Problem to solve -> Retype the lines exactly, from the first line of the records through the line with "30 Fantasiereisen mit Mutmach-Karten".

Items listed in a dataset
══════════════════════════════

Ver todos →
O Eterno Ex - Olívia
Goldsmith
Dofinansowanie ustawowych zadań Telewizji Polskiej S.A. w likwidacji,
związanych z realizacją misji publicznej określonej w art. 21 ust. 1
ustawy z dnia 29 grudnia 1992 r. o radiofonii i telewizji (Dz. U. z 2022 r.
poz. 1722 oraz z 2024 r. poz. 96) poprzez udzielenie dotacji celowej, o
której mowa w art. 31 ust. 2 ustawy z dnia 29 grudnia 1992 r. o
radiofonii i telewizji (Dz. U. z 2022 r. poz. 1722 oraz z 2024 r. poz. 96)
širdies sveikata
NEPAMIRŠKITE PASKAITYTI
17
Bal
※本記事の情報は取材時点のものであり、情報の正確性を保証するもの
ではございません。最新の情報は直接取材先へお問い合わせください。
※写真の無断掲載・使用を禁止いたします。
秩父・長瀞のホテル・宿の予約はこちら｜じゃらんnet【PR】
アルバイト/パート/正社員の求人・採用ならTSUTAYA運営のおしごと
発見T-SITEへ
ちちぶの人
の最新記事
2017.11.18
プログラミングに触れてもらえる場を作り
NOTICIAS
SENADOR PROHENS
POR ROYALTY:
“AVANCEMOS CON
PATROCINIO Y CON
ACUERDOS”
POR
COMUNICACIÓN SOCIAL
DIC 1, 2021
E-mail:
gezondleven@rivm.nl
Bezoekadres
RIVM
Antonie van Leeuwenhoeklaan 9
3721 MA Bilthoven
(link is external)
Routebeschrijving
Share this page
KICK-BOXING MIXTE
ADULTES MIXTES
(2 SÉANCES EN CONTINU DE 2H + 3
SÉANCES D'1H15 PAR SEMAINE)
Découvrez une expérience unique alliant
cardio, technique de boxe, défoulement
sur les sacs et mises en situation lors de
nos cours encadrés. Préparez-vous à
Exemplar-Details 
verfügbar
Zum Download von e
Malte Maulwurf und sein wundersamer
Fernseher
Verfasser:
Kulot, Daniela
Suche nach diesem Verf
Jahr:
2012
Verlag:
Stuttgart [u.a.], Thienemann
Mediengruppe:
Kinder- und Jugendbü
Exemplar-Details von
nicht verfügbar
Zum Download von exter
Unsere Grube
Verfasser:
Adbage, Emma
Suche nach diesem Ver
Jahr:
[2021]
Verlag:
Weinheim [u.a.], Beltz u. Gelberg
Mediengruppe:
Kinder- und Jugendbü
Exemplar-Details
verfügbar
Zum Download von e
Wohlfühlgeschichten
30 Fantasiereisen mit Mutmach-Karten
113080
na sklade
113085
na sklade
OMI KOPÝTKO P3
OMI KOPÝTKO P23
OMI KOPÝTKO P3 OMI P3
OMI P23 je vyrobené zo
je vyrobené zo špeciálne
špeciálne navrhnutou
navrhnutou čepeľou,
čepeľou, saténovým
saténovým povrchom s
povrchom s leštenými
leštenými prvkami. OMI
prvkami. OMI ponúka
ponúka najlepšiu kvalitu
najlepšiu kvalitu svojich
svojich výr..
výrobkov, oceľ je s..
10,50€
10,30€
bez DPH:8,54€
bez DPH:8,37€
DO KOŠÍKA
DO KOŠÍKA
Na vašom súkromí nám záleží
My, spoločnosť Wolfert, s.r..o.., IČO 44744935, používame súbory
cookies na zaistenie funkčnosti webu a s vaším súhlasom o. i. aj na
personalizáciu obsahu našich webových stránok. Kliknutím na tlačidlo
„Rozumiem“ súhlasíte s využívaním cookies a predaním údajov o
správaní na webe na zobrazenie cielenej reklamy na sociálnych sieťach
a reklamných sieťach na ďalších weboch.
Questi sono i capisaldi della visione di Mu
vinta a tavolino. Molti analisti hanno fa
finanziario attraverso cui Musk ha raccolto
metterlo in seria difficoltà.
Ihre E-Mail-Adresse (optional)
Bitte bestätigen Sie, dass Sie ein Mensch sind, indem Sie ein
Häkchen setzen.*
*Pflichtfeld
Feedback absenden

══════════════════════════════

Final answer ->
Ver todos →
O Eterno Ex - Olívia
Goldsmith
Dofinansowanie ustawowych zadań Telewizji Polskiej S.A. w likwidacji,
związanych z realizacją misji publicznej określonej w art. 21 ust. 1
ustawy z dnia 29 grudnia 1992 r. o radiofonii i telewizji (Dz. U. z 2022 r.
poz. 1722 oraz z 2024 r. poz. 96) poprzez udzielenie dotacji celowej, o
której mowa w art. 31 ust. 2 ustawy z dnia 29 grudnia 1992 r. o
radiofonii i telewizji (Dz. U. z 2022 r. poz. 1722 oraz z 2024 r. poz. 96)
širdies sveikata
NEPAMIRŠKITE PASKAITYTI
17
Bal
※本記事の情報は取材時点のものであり、情報の正確性を保証するもの
ではございません。最新の情報は直接取材先へお問い合わせください。
※写真の無断掲載・使用を禁止いたします。
秩父・長瀞のホテル・宿の予約はこちら｜じゃらんnet【PR】
アルバイト/パート/正社員の求人・採用ならTSUTAYA運営のおしごと
発見T-SITEへ
ちちぶの人
の最新記事
2017.11.18
プログラミングに触れてもらえる場を作り
NOTICIAS
SENADOR PROHENS
POR ROYALTY:
“AVANCEMOS CON
PATROCINIO Y CON
ACUERDOS”
POR
COMUNICACIÓN SOCIAL
DIC 1, 2021
E-mail:
gezondleven@rivm.nl
Bezoekadres
RIVM
Antonie van Leeuwenhoeklaan 9
3721 MA Bilthoven
(link is external)
Routebeschrijving
Share this page
KICK-BOXING MIXTE
ADULTES MIXTES
(2 SÉANCES EN CONTINU DE 2H + 3
SÉANCES D'1H15 PAR SEMAINE)
Découvrez une expérience unique alliant
cardio, technique de boxe, défoulement
sur les sacs et mises en situation lors de
nos cours encadrés. Préparez-vous à
Exemplar-Details 
verfügbar
Zum Download von e
Malte Maulwurf und sein wundersamer
Fernseher
Verfasser:
Kulot, Daniela
Suche nach diesem Verf
Jahr:
2012
Verlag:
Stuttgart [u.a.], Thienemann
Mediengruppe:
Kinder- und Jugendbü
Exemplar-Details von
nicht verfügbar
Zum Download von exter
Unsere Grube
Verfasser:
Adbage, Emma
Suche nach diesem Ver
Jahr:
[2021]
Verlag:
Weinheim [u.a.], Beltz u. Gelberg
Mediengruppe:
Kinder- und Jugendbü
Exemplar-Details
verfügbar
Zum Download von e
Wohlfühlgeschichten
30 Fantasiereisen mit Mutmach-Karten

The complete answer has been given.